Does that specifically mean the weak margins on new EVs? Why is it low then—is tough competition from China forcing the entire chain to settle for lower margins? Or just generally weak demand, where margins stay low with low volume and large “glass palaces” (expensive showrooms)?

Unrelated to that, I’m quite confused by this discussion—is there currently an oversupply of used cars (tough competition) or an undersupply (new cars aren’t selling, so no trade-ins are coming onto the market)?

It’s starting to feel like the used car trade won’t be profitable under any circumstances. Isn’t the problem, however, that people aren’t changing cars as often as the current competitive situation would require? So the situation will be corrected either by people starting to change cars more frequently or by some companies simply going out of business. Waiting for that, then.

There are surely many reasons for the stagnation; when consumer confidence is low, people make do with their old car for “one more” year—car fever subsides remarkably when the wallet is thin.

Then at least for EVs, the value has dropped so quickly that if it was bought with debt, the trade-in value might be lower than the remaining loan balance; in that case, of course, no deal happens.

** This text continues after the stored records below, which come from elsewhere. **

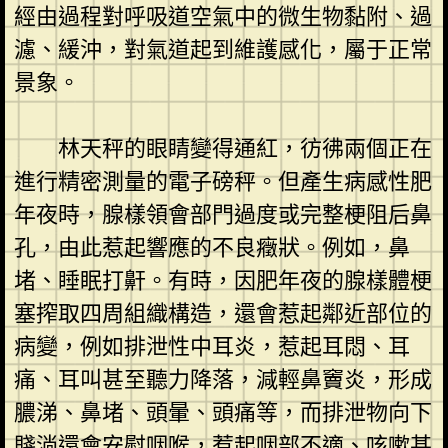
經由過程對呼吸道空氣中的微生物黏附、過
濾、緩沖，對氣道起到維護感化，屬于正常
景象。
林天秤的眼睛變得通紅，彷彿兩個正在
進行精密測量的電子磅秤。但產生病感性肥
年夜時，腺樣領會部門過度或完整梗阻后鼻
孔，由此惹起響應的不良癥狀。例如，鼻
堵、睡眠打鼾。有時，因肥年夜的腺樣體梗
塞搾取四周組織構造，還會惹起鄰近部位的
病變，例如排泄性中耳炎，惹起耳悶、耳
痛、耳叫甚至聽力降落，減輕鼻竇炎，形成
膿涕、鼻堵、頭暈、頭痛等，而排泄物向下
賤淌還會安慰咽喉，惹起咽部不適、咳嗽甚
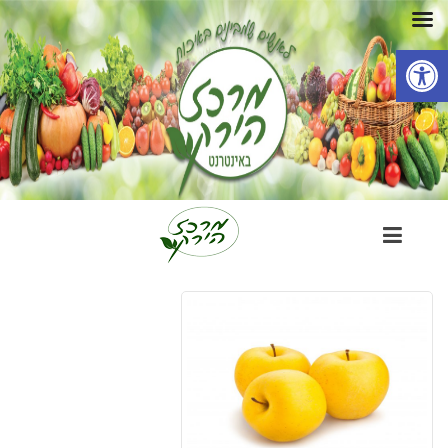
פתח סרגל נגישות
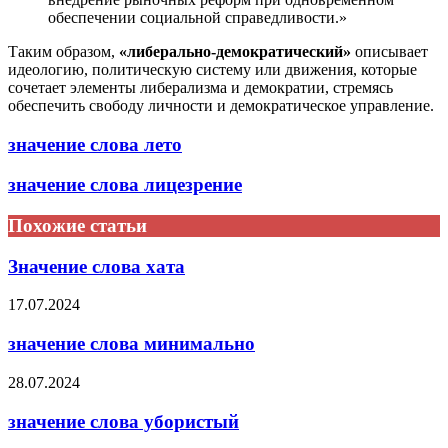
обеспечении социальной справедливости.»
Таким образом,
«либерально-демократический»
описывает
идеологию, политическую систему или движения, которые
сочетает элементы либерализма и демократии, стремясь
обеспечить свободу личности и демократическое управление.
значение слова лето
значение слова лицезрение
Похожие статьи
Значение слова хата
17.07.2024
значение слова минимально
28.07.2024
значение слова убористый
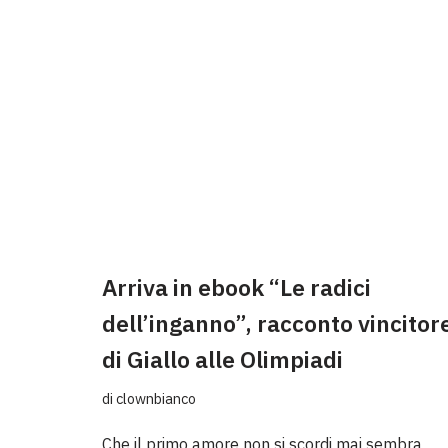
Arriva in ebook “Le radici
dell’inganno”, racconto vincitor
di Giallo alle Olimpiadi
di
clownbianco
Che il primo amore non si scordi mai sembra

Personally, I believe that switching to electric driving might boost trade a bit; you can already get quite decent used EVs for under 20k now.

As a separate comment, the car trade and its interest groups keep carrying on about how new car sales must be boosted or there won’t be good used cars for lower-income people. I would say we’ll definitely manage with 2-x year old used cars imported from Europe; the new car buzz disappears in a couple of weeks anyway, and car safety or fuel economy no longer improves at a significant rate.